*** Records for processing Section Begins ***

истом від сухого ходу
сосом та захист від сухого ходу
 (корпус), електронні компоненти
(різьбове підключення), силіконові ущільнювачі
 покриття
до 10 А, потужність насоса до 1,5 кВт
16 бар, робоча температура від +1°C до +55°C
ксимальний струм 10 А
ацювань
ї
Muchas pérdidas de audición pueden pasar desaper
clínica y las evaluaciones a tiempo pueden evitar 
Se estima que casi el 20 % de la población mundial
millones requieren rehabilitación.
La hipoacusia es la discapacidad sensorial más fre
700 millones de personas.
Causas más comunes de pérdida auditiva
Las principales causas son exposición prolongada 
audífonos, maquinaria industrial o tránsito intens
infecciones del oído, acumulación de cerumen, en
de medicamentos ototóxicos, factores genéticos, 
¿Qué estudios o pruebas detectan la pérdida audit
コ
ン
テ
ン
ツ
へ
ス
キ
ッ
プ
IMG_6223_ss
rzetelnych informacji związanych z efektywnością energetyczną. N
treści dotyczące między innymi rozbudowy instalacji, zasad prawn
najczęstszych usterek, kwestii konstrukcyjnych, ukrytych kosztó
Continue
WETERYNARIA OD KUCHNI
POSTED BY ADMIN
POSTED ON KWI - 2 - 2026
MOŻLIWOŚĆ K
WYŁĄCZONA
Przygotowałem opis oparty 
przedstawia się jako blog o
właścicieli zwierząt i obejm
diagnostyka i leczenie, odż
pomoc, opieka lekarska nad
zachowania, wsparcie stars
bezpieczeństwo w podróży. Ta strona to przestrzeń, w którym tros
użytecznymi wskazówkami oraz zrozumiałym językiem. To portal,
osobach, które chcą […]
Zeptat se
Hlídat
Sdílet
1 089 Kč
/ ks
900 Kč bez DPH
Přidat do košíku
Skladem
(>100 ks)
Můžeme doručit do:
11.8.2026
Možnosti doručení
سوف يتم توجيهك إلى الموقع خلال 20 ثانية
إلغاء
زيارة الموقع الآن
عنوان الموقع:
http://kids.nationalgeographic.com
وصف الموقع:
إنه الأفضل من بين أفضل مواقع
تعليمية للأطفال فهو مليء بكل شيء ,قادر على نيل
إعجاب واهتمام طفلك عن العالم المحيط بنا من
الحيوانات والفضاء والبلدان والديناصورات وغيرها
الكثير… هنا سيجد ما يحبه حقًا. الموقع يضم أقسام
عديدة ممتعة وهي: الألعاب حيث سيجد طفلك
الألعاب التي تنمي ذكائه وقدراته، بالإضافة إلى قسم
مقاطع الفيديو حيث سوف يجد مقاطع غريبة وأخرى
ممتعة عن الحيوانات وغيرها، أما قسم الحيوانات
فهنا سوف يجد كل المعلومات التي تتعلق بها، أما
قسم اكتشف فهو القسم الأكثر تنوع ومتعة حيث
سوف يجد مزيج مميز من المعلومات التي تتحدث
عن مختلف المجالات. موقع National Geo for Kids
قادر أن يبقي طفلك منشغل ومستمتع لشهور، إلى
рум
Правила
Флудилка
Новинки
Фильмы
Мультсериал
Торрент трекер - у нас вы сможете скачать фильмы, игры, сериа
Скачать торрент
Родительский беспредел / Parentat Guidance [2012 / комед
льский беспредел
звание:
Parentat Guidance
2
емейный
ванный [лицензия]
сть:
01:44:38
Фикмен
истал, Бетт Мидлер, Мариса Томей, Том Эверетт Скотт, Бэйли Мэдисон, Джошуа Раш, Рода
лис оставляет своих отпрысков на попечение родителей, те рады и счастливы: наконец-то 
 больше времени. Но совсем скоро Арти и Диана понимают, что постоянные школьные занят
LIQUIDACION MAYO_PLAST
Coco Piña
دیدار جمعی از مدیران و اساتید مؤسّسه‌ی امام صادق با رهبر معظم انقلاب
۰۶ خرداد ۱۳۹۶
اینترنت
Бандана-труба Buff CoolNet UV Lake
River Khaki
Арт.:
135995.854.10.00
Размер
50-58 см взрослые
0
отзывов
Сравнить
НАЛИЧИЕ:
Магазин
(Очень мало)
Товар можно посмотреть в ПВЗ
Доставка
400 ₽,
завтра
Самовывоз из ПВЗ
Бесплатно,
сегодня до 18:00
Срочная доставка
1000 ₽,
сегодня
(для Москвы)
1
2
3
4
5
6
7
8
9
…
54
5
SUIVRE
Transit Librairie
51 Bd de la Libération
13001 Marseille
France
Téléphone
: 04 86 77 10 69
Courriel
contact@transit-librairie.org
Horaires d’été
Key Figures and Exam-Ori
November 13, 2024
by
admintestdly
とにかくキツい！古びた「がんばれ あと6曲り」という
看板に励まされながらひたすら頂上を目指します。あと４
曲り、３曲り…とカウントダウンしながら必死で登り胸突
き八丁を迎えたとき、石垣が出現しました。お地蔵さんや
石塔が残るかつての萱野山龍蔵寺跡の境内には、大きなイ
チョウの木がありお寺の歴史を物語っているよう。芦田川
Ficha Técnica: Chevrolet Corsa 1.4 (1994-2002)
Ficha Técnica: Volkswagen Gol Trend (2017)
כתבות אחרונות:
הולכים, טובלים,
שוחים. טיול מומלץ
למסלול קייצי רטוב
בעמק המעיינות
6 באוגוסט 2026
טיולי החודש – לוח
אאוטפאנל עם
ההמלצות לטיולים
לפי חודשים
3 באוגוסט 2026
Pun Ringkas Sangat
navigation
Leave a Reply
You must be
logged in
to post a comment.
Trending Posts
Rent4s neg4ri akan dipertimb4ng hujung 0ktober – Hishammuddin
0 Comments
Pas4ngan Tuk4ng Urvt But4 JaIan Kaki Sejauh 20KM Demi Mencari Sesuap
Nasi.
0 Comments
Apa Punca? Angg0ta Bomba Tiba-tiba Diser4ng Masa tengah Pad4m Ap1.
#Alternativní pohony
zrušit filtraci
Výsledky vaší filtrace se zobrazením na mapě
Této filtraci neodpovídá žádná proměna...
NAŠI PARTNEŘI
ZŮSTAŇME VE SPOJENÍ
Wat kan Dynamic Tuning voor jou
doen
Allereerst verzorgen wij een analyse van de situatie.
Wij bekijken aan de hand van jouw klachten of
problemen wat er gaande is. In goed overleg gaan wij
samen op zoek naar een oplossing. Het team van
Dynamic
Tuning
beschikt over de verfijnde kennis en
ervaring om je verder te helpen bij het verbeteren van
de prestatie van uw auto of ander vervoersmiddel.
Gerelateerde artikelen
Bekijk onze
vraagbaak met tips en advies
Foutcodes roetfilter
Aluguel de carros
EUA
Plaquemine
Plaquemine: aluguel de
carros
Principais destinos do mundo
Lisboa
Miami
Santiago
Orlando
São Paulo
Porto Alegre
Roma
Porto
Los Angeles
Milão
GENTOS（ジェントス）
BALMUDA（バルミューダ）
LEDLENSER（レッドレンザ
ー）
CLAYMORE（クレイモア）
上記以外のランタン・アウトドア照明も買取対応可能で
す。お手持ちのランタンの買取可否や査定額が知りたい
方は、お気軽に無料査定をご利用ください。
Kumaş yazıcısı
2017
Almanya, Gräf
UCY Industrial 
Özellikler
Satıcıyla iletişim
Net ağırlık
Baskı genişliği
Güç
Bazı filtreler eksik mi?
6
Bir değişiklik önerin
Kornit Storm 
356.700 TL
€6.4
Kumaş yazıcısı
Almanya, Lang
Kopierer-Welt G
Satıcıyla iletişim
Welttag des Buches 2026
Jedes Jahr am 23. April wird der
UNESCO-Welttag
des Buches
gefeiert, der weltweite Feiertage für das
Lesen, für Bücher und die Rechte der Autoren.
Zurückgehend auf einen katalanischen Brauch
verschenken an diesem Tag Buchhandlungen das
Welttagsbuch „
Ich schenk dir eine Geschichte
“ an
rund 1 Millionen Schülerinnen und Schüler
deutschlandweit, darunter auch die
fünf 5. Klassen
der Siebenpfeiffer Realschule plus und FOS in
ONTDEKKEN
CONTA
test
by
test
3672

*** Records for processing Section Ends ***

* [Work item] The line above containing "Pun Ringkas Sangat", the line containing "Lesen, für Bücher und die Rechte der Autoren.", and every line between them are to be transcribed exactly; no other line is wanted.

* [Output for this exercise]
Pun Ringkas Sangat
navigation
Leave a Reply
You must be
logged in
to post a comment.
Trending Posts
Rent4s neg4ri akan dipertimb4ng hujung 0ktober – Hishammuddin
0 Comments
Pas4ngan Tuk4ng Urvt But4 JaIan Kaki Sejauh 20KM Demi Mencari Sesuap
Nasi.
0 Comments
Apa Punca? Angg0ta Bomba Tiba-tiba Diser4ng Masa tengah Pad4m Ap1.
#Alternativní pohony
zrušit filtraci
Výsledky vaší filtrace se zobrazením na mapě
Této filtraci neodpovídá žádná proměna...
NAŠI PARTNEŘI
ZŮSTAŇME VE SPOJENÍ
Wat kan Dynamic Tuning voor jou
doen
Allereerst verzorgen wij een analyse van de situatie.
Wij bekijken aan de hand van jouw klachten of
problemen wat er gaande is. In goed overleg gaan wij
samen op zoek naar een oplossing. Het team van
Dynamic
Tuning
beschikt over de verfijnde kennis en
ervaring om je verder te helpen bij het verbeteren van
de prestatie van uw auto of ander vervoersmiddel.
Gerelateerde artikelen
Bekijk onze
vraagbaak met tips en advies
Foutcodes roetfilter
Aluguel de carros
EUA
Plaquemine
Plaquemine: aluguel de
carros
Principais destinos do mundo
Lisboa
Miami
Santiago
Orlando
São Paulo
Porto Alegre
Roma
Porto
Los Angeles
Milão
GENTOS（ジェントス）
BALMUDA（バルミューダ）
LEDLENSER（レッドレンザ
ー）
CLAYMORE（クレイモア）
上記以外のランタン・アウトドア照明も買取対応可能で
す。お手持ちのランタンの買取可否や査定額が知りたい
方は、お気軽に無料査定をご利用ください。
Kumaş yazıcısı
2017
Almanya, Gräf
UCY Industrial 
Özellikler
Satıcıyla iletişim
Net ağırlık
Baskı genişliği
Güç
Bazı filtreler eksik mi?
6
Bir değişiklik önerin
Kornit Storm 
356.700 TL
€6.4
Kumaş yazıcısı
Almanya, Lang
Kopierer-Welt G
Satıcıyla iletişim
Welttag des Buches 2026
Jedes Jahr am 23. April wird der
UNESCO-Welttag
des Buches
gefeiert, der weltweite Feiertage für das
Lesen, für Bücher und die Rechte der Autoren.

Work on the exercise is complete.